Friday, April 13, 2007

Empowering the Youth Educator: Reawakening Purpose and Passion

On April 12, 2007, I was privileged to deliver a presentation to counselors, coordinators and administrators of the Morris County Youth Shelter in Morristown, New Jersey. Also attending the presentation entitled "Empowering the Youth Educator: Reawakening Purpose and Passion" were representatives from the Morris County Prosecutor's Office, the Morris County Juvenile Detention Center, the Conklin Youth Center of Bergen County and the Sussex County Youth Shelter. These individuals work in challenging circumstances to provide services to troubled youth in their respective counties. In a very profound way, the hope of the future for these young people is dependent upon these counselors, coordinators, and administrators remaining hopeful themselves and avoiding burnout and cynicism.

We talked about the importance of keeping their mission in mind and creating a collaborative environment with their co-workers and the agencies with which they interact. Working together for the common good allows for maximum achievement. Becoming isolated and indifferent not only reduces achievement, but makes life miserable. And because this work is ESSENTIAL and their roles are VITAL in the lives of the children entrusted to their care, it is critical that each individual spend time renewing their inner strength each day so that they can continue this good work.

The individuals who attended this venue, clearly the unsung heroes of America, were an inspiration to me. They are on the front lines in work that is meaningful, important and vital to American society and they work selflessly for the sake of youth in need, often with very modest compensation. Yet, their dedication can truly touch the hearts of the youth they are in contact with and, through their dedication, they can give hope and inspiration.

About the Morris County Youth Shelter

The Morris County Youth Shelter is a short term (30 day) placement facility that temporarily houses in- crisis Morris County Adolescents who have been placed by the Morris County Family Court Judge. Residents are provided with a structured program that includes recreational activities, life skills instruction, therapeutic groups and community service projects.

Resident behavior and progress is tracked through a point system called Minimum Behavioral Expectations (MBEs). These MBEs provide a structure for the residents to function within. Using this system residents learn life skills including hygiene and proper grooming, laundering their clothing, making their bed and keeping their room neat. Residents are taught about nutrition, healthy eating, and table manners. Other behavioral expectations are in areas such as accountability, use of appropriate language, response to staff, feedback and anger management.

The Shelter has a social services component in its program. The Shelter employs one social services supervisor and two case managers. Case managers work with outside agencies to facilitate basic resident needs such as doctor, dental and therapeutic appointments. Case managers conduct one to one counseling sessions with each resident as well as group sessions. Case managers troubleshoot personal, family, social and school related issues.

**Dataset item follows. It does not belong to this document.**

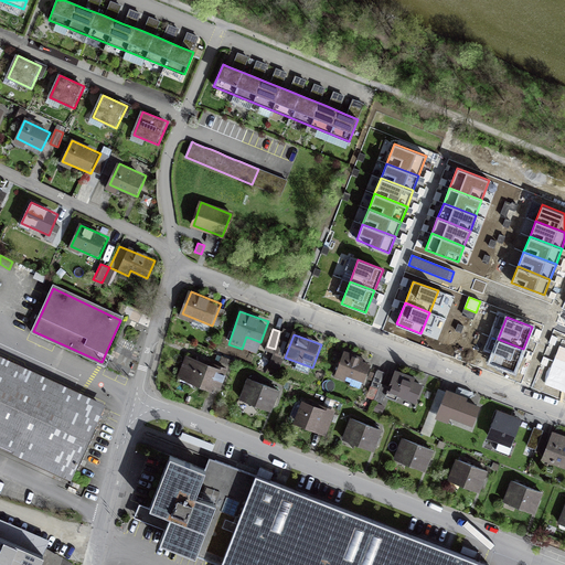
[(564,364),(564,339),(562,338),(554,360),(564,364)]
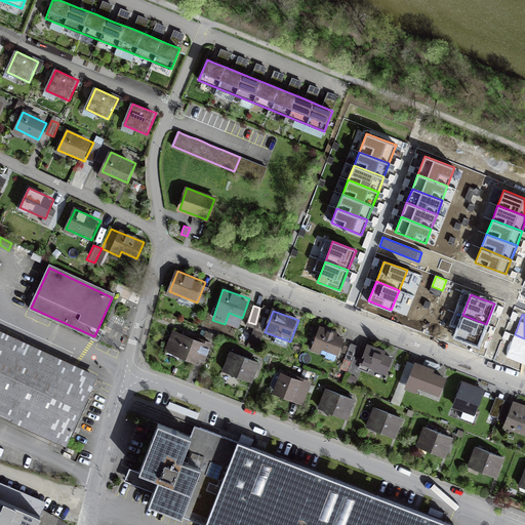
[(462,315),(455,335),(478,345),(486,324),(462,315)]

The Shelter also employs a full time activities coordinator. This staff member plans daily, special incentive and community service activities for the residents. Daily activities include trips to roller and ice skating venues, bowling, sporting events, movies, cultural exhibits (such as trips to the Statue of Liberty and Ellis Island) and lectures. Shelter residents and staff participated in a work project at Six Flags Great Adventure and at Gateway National Park this summer. Many outside agencies come to the Shelter to provide their services including the Hope Alive Church, Alcoholics Anonymous and the “You Can” program of the New Jersey National Guard.

All of these services and activities create a well-rounded program for adolescents in crisis. The Shelter strives to stabilize adolescents, and with other agencies, resolve the crisis that forced their temporary placement. For many residents the Shelter provides important services and enjoyable experiences they might not normally receive.